=== WHAT IS NEEDED ===
Exactly retype the lines from the top of the data through the line containing "left knee: (131, 374, 2)", leaving out every picture.

=== EXERCISE INPUTS ===
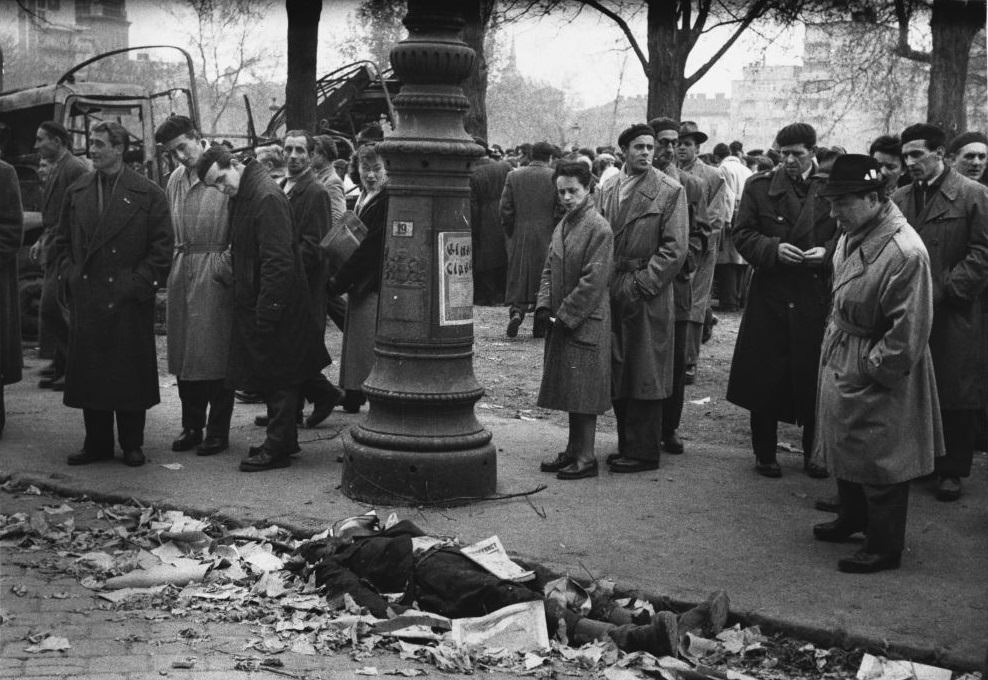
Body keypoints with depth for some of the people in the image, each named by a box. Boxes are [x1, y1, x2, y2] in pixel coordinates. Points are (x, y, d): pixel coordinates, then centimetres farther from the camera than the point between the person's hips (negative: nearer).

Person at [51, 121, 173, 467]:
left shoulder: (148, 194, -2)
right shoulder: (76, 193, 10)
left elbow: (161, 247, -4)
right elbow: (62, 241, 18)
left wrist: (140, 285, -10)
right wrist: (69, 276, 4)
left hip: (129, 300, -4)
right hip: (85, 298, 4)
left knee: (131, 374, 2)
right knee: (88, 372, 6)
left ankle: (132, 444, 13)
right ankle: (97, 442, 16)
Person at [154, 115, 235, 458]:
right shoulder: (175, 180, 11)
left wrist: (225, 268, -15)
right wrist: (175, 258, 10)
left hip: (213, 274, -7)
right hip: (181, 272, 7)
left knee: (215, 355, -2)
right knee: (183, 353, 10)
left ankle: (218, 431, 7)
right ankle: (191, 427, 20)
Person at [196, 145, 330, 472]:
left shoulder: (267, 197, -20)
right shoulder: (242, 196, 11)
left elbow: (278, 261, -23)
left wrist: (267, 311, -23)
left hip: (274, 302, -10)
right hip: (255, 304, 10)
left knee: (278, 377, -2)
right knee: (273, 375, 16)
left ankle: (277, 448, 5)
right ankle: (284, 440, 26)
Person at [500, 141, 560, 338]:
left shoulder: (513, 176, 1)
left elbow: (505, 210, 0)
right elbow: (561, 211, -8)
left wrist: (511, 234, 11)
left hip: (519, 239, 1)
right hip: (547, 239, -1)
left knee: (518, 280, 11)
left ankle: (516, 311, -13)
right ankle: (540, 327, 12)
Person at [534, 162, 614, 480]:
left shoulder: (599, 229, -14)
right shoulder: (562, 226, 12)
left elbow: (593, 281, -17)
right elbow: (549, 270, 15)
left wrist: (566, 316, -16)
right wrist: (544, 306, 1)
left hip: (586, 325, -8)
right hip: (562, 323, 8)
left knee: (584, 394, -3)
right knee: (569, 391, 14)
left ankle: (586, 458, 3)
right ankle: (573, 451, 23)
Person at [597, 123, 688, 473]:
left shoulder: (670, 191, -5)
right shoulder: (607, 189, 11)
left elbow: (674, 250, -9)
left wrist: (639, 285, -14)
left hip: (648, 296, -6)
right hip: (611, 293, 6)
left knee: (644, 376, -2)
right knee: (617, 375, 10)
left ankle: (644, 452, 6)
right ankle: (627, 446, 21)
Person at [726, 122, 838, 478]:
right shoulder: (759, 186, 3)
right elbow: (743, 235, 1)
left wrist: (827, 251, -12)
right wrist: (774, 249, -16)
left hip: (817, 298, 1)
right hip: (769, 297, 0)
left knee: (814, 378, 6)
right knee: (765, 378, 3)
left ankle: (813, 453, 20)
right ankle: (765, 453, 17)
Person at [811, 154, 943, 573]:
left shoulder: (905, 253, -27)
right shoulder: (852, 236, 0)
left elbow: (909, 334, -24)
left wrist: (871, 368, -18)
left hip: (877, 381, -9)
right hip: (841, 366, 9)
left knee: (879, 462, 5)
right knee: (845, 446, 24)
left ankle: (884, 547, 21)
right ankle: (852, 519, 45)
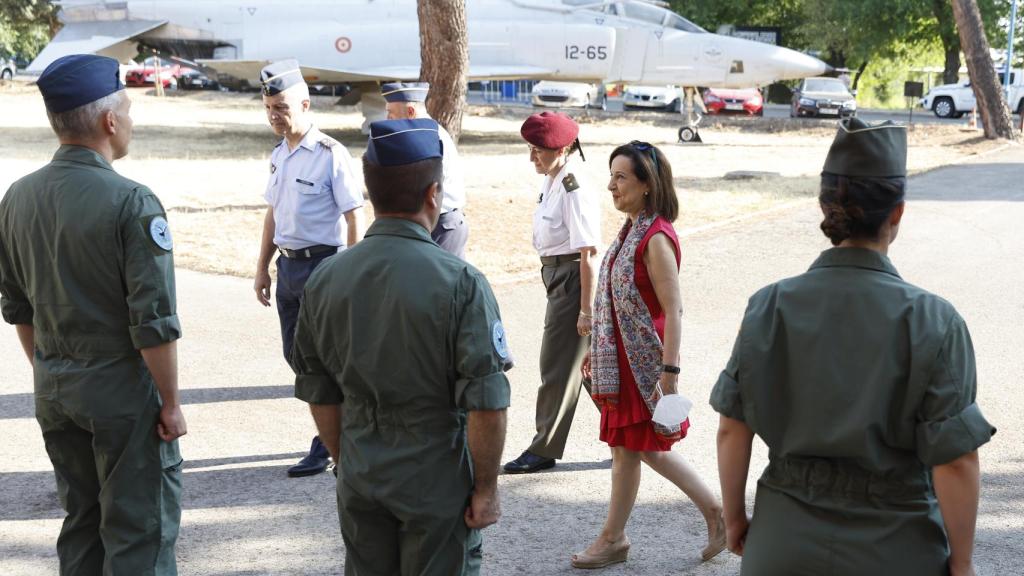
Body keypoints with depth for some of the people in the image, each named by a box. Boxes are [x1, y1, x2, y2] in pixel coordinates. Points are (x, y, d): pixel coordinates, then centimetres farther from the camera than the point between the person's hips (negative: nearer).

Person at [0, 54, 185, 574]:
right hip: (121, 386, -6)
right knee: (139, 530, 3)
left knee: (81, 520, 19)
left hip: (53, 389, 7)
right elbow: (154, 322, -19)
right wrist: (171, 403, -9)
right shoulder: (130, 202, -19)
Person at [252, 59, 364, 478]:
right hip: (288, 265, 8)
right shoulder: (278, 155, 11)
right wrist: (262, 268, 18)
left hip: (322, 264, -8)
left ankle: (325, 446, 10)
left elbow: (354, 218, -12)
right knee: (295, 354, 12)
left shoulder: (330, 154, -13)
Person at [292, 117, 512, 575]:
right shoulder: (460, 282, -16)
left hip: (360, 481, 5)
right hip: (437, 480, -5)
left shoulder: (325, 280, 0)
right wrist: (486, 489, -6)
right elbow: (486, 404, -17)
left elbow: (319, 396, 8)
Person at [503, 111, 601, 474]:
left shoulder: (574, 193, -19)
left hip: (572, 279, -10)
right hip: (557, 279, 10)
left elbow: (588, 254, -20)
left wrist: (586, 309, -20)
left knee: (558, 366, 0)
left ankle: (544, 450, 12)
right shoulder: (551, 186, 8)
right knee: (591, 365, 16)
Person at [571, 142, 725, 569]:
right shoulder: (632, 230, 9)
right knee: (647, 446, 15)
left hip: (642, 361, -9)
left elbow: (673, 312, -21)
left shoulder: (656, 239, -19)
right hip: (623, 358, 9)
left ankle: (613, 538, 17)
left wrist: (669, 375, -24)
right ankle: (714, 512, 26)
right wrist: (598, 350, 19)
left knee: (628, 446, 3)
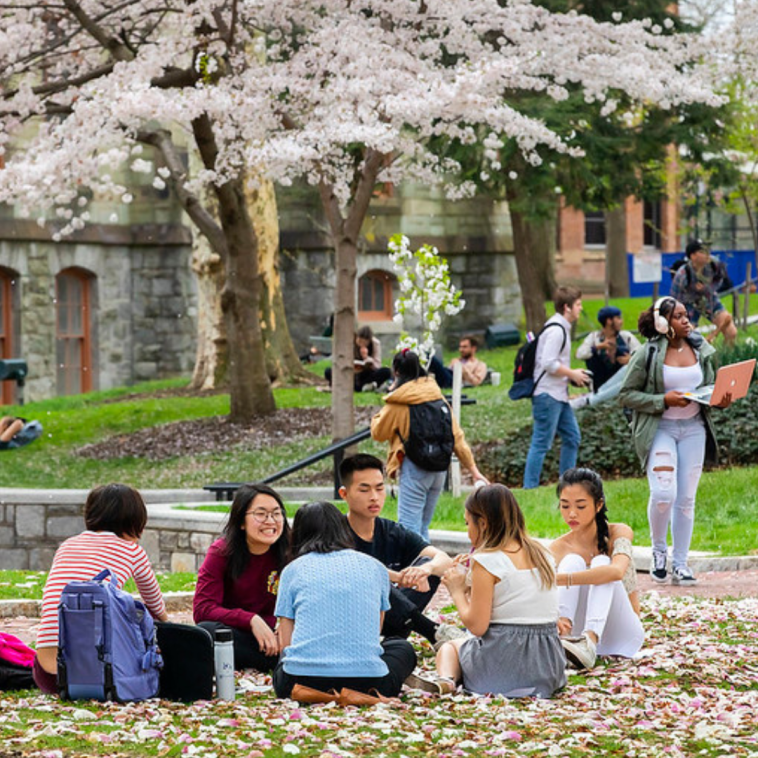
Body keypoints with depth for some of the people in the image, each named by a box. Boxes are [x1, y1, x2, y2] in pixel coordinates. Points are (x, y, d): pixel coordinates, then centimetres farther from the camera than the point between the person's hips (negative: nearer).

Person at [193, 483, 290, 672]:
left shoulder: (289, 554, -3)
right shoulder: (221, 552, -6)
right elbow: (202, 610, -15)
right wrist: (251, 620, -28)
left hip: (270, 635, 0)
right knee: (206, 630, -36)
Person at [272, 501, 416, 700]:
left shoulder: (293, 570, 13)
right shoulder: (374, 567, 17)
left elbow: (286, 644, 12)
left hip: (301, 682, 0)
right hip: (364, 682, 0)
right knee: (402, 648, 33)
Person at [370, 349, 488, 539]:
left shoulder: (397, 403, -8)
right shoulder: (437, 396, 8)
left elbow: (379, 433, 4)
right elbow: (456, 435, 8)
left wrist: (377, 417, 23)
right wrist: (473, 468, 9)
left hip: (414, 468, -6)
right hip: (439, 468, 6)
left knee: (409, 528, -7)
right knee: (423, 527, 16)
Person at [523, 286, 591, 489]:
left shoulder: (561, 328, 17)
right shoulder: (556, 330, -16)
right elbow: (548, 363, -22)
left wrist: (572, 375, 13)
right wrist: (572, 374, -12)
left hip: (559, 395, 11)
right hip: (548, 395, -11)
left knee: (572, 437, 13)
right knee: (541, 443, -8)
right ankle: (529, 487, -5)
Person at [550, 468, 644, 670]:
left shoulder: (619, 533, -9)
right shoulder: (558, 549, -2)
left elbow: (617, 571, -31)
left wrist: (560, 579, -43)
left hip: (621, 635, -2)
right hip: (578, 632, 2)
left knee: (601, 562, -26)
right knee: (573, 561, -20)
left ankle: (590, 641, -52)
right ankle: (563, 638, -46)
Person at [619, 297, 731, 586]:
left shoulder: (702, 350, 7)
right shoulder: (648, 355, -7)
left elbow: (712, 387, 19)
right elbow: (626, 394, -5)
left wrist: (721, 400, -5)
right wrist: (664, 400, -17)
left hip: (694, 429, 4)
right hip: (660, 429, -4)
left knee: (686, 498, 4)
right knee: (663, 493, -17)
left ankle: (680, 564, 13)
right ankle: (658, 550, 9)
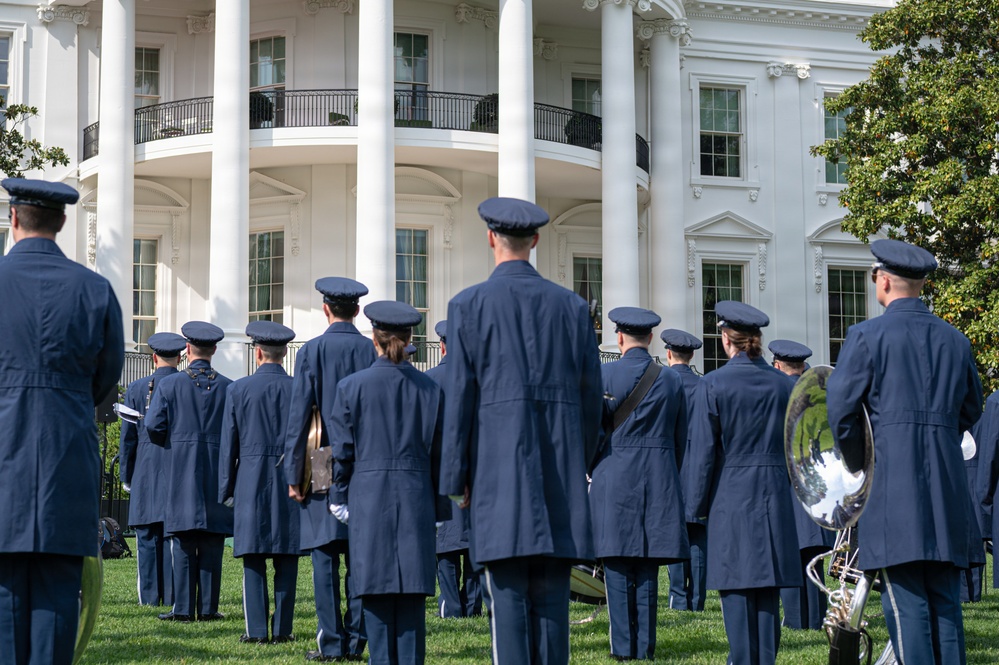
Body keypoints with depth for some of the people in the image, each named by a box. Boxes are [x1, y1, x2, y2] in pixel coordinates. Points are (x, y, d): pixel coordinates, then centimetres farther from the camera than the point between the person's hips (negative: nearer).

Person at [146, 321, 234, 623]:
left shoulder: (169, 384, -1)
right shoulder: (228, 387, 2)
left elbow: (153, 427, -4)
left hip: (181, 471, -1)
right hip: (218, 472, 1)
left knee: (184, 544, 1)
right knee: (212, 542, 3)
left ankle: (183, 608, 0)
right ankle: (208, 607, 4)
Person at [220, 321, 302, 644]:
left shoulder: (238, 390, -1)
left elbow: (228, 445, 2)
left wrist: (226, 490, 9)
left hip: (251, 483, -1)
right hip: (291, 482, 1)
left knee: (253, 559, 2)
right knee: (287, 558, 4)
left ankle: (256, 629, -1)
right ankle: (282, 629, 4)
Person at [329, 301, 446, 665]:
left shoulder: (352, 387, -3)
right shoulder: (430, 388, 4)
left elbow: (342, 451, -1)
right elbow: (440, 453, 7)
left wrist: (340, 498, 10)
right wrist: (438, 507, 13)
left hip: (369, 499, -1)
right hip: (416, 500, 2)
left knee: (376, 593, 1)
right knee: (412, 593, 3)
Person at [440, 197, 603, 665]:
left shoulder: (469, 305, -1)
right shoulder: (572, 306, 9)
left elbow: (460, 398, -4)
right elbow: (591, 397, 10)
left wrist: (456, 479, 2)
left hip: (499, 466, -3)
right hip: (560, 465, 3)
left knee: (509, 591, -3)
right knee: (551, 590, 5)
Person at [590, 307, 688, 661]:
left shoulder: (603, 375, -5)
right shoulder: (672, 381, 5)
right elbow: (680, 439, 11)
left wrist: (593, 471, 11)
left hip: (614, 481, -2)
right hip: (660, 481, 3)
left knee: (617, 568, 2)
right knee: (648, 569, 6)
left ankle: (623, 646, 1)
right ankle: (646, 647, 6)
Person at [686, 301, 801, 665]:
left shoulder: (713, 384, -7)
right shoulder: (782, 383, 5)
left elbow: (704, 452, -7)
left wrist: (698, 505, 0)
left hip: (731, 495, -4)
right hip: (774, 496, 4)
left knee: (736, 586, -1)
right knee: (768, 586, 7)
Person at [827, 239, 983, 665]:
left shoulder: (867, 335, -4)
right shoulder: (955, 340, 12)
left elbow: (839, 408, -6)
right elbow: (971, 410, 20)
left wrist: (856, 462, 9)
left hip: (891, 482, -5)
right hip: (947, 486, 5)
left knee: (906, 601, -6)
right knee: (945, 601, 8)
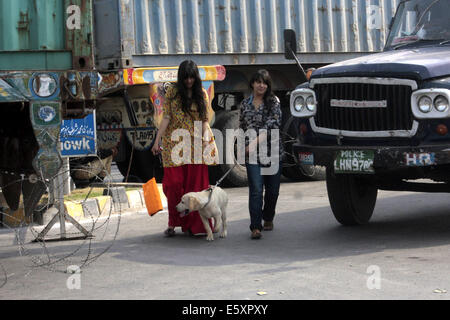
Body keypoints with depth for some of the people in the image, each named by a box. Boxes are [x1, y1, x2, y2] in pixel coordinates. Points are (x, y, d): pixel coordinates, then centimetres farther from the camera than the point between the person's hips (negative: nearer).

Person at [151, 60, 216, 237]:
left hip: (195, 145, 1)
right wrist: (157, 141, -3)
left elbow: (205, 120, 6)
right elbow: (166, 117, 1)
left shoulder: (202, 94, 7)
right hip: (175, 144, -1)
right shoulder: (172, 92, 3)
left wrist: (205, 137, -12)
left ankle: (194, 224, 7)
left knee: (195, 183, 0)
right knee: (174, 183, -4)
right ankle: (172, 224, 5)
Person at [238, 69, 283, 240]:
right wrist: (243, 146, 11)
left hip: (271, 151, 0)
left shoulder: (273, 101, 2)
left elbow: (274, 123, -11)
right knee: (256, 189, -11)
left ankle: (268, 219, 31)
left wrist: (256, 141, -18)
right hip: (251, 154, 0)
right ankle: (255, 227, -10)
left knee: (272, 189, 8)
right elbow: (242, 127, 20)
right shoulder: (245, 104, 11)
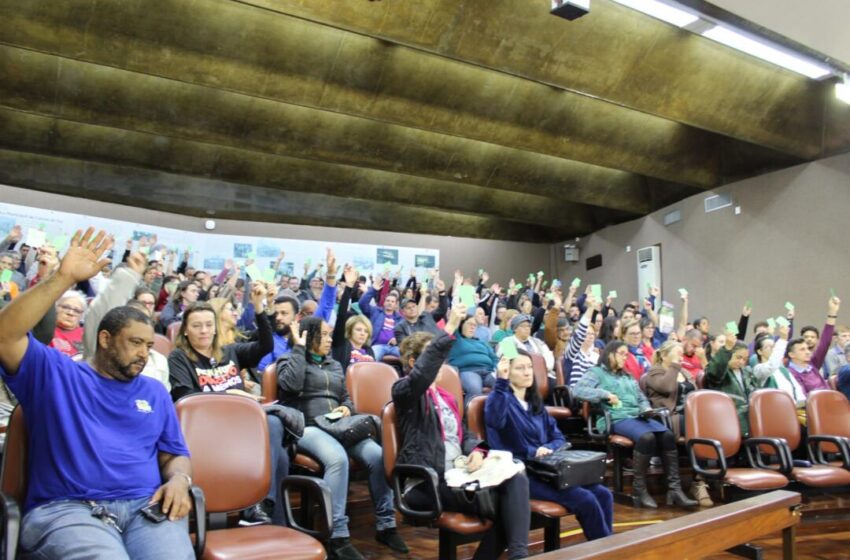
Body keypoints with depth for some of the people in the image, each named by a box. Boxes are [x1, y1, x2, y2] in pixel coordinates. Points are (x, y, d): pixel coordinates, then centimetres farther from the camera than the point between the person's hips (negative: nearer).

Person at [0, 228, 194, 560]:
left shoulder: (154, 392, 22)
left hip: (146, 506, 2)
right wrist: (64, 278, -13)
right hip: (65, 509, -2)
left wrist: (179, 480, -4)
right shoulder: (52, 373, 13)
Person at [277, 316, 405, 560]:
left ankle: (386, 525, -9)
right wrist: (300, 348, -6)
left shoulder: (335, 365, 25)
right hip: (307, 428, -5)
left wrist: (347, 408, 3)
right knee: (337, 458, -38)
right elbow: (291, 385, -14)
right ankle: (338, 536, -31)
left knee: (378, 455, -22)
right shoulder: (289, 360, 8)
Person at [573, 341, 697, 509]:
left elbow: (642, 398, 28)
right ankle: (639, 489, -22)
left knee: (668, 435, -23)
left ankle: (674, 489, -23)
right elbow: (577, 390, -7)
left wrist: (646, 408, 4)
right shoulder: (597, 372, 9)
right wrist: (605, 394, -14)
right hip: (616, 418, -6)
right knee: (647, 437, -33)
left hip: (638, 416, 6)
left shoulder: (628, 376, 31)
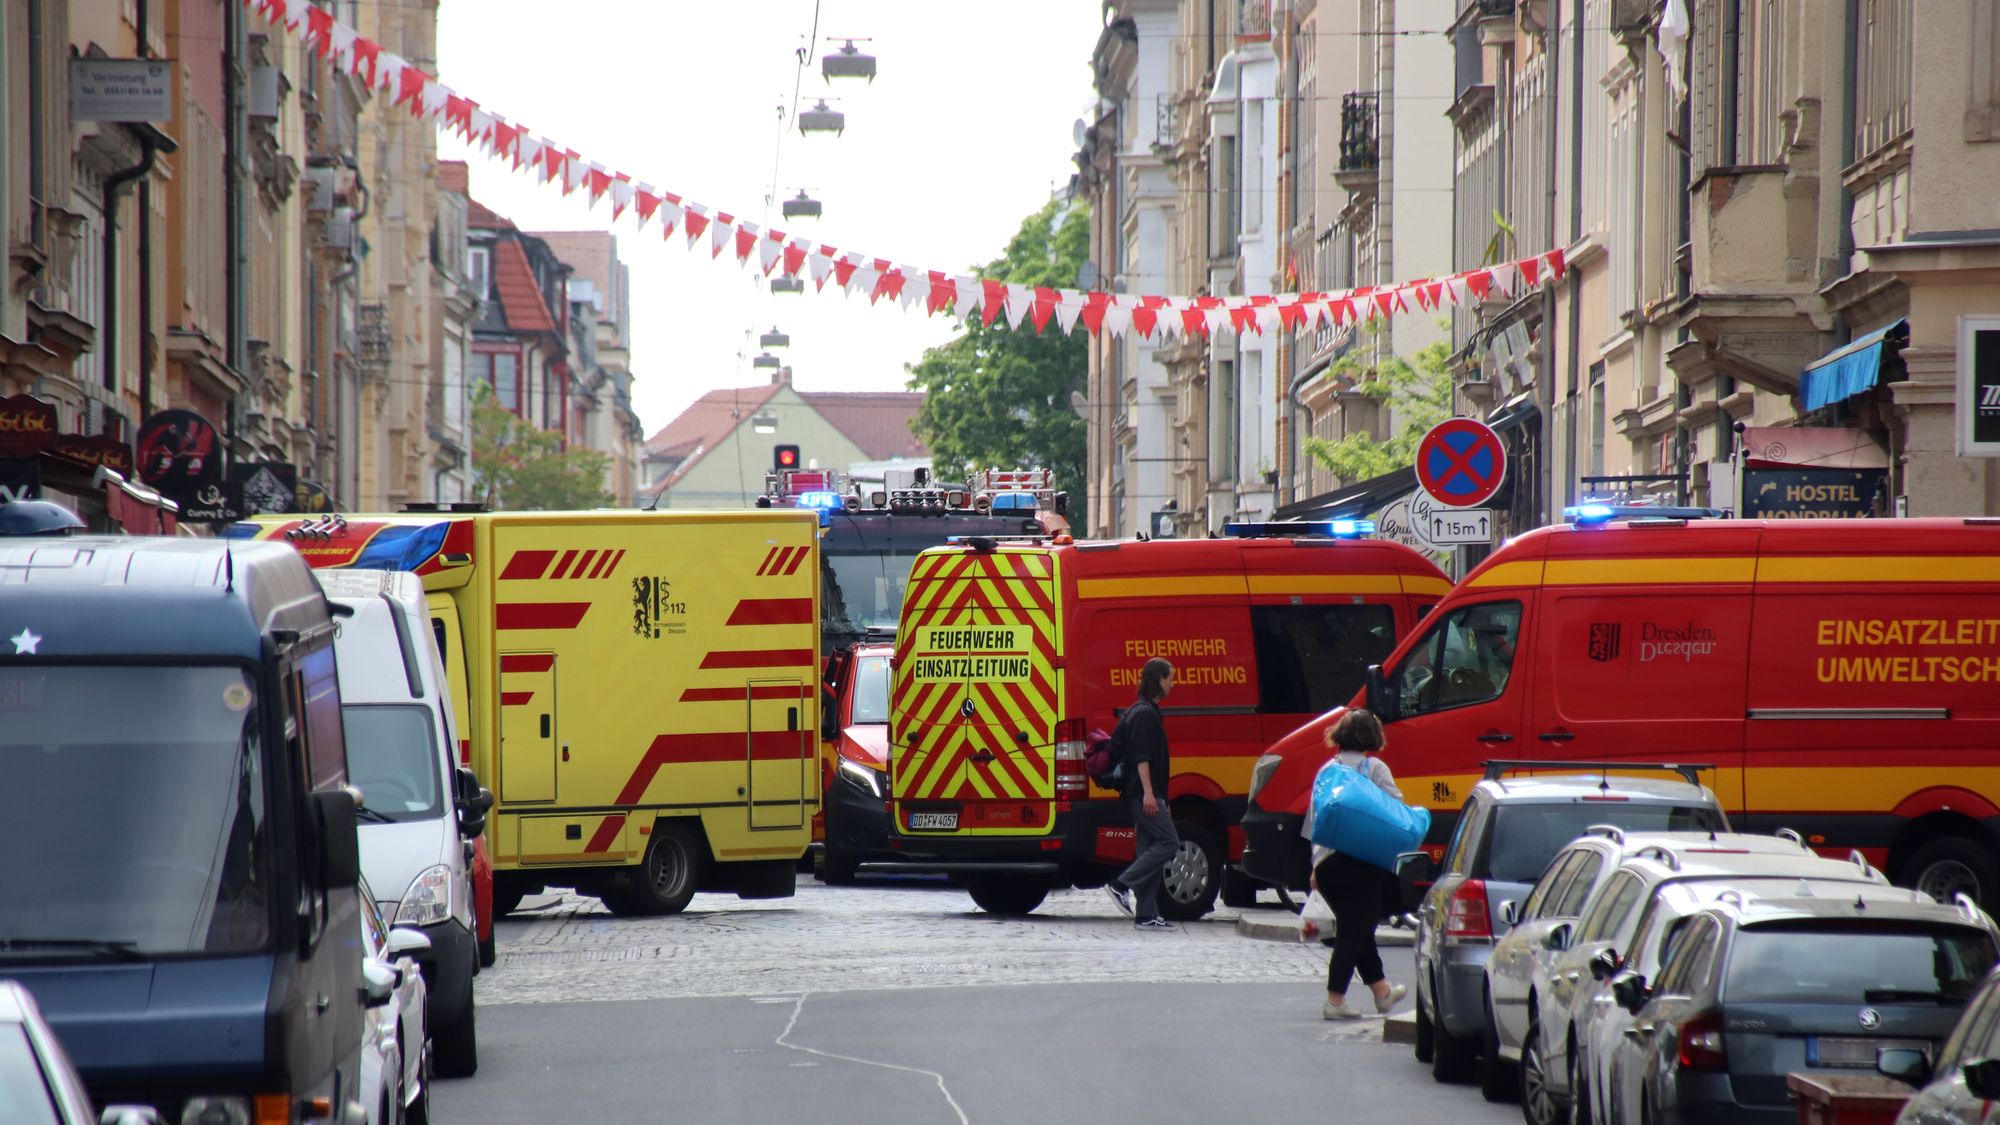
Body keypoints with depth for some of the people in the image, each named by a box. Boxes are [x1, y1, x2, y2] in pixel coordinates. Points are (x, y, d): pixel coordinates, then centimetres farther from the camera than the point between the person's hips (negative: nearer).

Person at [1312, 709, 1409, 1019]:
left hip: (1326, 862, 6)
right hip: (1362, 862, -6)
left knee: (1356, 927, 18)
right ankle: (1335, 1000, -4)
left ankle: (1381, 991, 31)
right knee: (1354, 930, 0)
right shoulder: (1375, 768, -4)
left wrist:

=== RESPONSE ===
Body keypoints with depth for some of the people in the image, each named by a box. Boxes are [x1, y1, x2, y2] in pixel coordinates. Points are (x, y, d): pixel coordinates, then centimetres farther from the camera than the point between the person's hips (negative: nearer).

Person at [51, 121, 173, 467]:
left shoulder: (148, 194, -2)
right shoulder: (76, 193, 10)
left elbow: (161, 247, -4)
right elbow: (62, 241, 18)
left wrist: (140, 285, -10)
right wrist: (69, 276, 4)
left hip: (129, 300, -4)
right hip: (85, 298, 4)
left knee: (131, 374, 2)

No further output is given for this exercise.